2% were postpubertal (Tanner stage 5). The distribution of histologic features is also summarized in Table 1. Briefly, the prevalence of severe steatosis (G3) was 39.3%, severe lobular inflammation (G2-3) was 8.9%, hepatocyte ballooning (G1-2) was 23.2%, more than mild portal inflammation Akt inhibitor (G2) was 23.6%, and advanced fibrosis was 37.8%. Simple steatosis was seen in 20 cases (35.7%). Features of SH were noted in the remaining 36 cases (64.3%). Histology was suspicious for SH in 26 cases, including nine cases (35%) with the pediatric pattern and 17 cases (65%) with the adult pattern. Definite SH was diagnosed in 10 cases, two of which (20%) demonstrated the pediatric pattern; the eight remaining cases

of definite SH (80%) exhibited the adult pattern. Thus, simple steatosis was present in a minority of our cohort. The larger subgroup had features of SH, with roughly Torin 1 one-third of those individuals demonstrating pediatric pattern SH and the remaining two-thirds exhibiting the more classical, adult SH pattern. When comparing the severity of the histologic features between boys and girls, we noted

that steatosis grade and fibrosis stage were significantly higher in boys (Wilcoxon rank sum test: P = 0.037 for steatosis and P = 0.02 for fibrosis). Regardless of gender, age was found to correlate with portal inflammation (ANOVA: P = 0.0005); patients with G1-2 portal inflammation were younger than patients with no portal inflammation (G0) (Tukey test: P < 0.05). Although univariate analyses did not show significant associations between pubertal stages and histologic features, there was a trend toward higher grades of portal inflammation in earlier pubertal stages (Wilcoxon rank sum test, P = 0.08). The median SHh grade was 2.5 [2, 4] in the available cohort (n = 20). Univariate analysis showed that

SHh grade was significantly associated with fibrosis stage (P = 0.0008, Fig. 1A-D) and steatosis grade (P = 0.022, Fig. 1D).

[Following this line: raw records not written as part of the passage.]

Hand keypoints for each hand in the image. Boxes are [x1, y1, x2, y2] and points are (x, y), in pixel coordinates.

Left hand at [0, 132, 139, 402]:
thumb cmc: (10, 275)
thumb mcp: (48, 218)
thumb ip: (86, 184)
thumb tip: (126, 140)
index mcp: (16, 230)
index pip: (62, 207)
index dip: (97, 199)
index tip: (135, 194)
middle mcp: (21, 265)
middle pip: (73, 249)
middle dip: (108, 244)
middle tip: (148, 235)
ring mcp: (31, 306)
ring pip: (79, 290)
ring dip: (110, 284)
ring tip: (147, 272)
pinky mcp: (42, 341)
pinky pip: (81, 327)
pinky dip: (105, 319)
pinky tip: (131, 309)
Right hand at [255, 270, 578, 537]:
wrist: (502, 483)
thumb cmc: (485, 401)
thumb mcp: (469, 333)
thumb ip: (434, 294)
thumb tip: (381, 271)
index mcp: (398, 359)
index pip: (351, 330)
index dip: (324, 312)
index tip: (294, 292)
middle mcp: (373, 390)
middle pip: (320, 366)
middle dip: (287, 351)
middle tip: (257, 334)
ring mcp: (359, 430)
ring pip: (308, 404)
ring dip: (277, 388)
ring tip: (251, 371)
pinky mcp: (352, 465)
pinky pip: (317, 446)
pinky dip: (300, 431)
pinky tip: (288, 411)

SHh grades were higher in cases with advanced fibrosis (S3-4) compared to cases with no fibrosis (S0, P = 0.0007) and cases with mild to moderate fibrosis (S1-2, P = 0.009) (Fig. 1A-D). SHh grades were higher in cases with moderate steatosis selleck inhibitor (G2) than in cases with no to mild steatosis (G0-1, P = 0.0091, Fig. 1D). In the ordinal logistic regression model including steatosis grade, fibrosis stage, and gender, the association between SHh grade and fibrosis stage remained significant (P = 0.002), although steatosis grade did not (P = 0.241). There were no significant associations between SHh expression and grades of lobular inflammation, ballooned hepatocytes, or portal inflammation. Liver progenitor cells are known to be Hh-responsive. Therefore, we stained liver sections for the progenitor cell marker, keratin 7 (K7), and Gli2 (a marker of Hh-responsiveness). The median numbers of Gli2+ and K7+ cells per HPF were 227 [121, 380] and 17 [14, 25], respectively (n = 26 for both stains).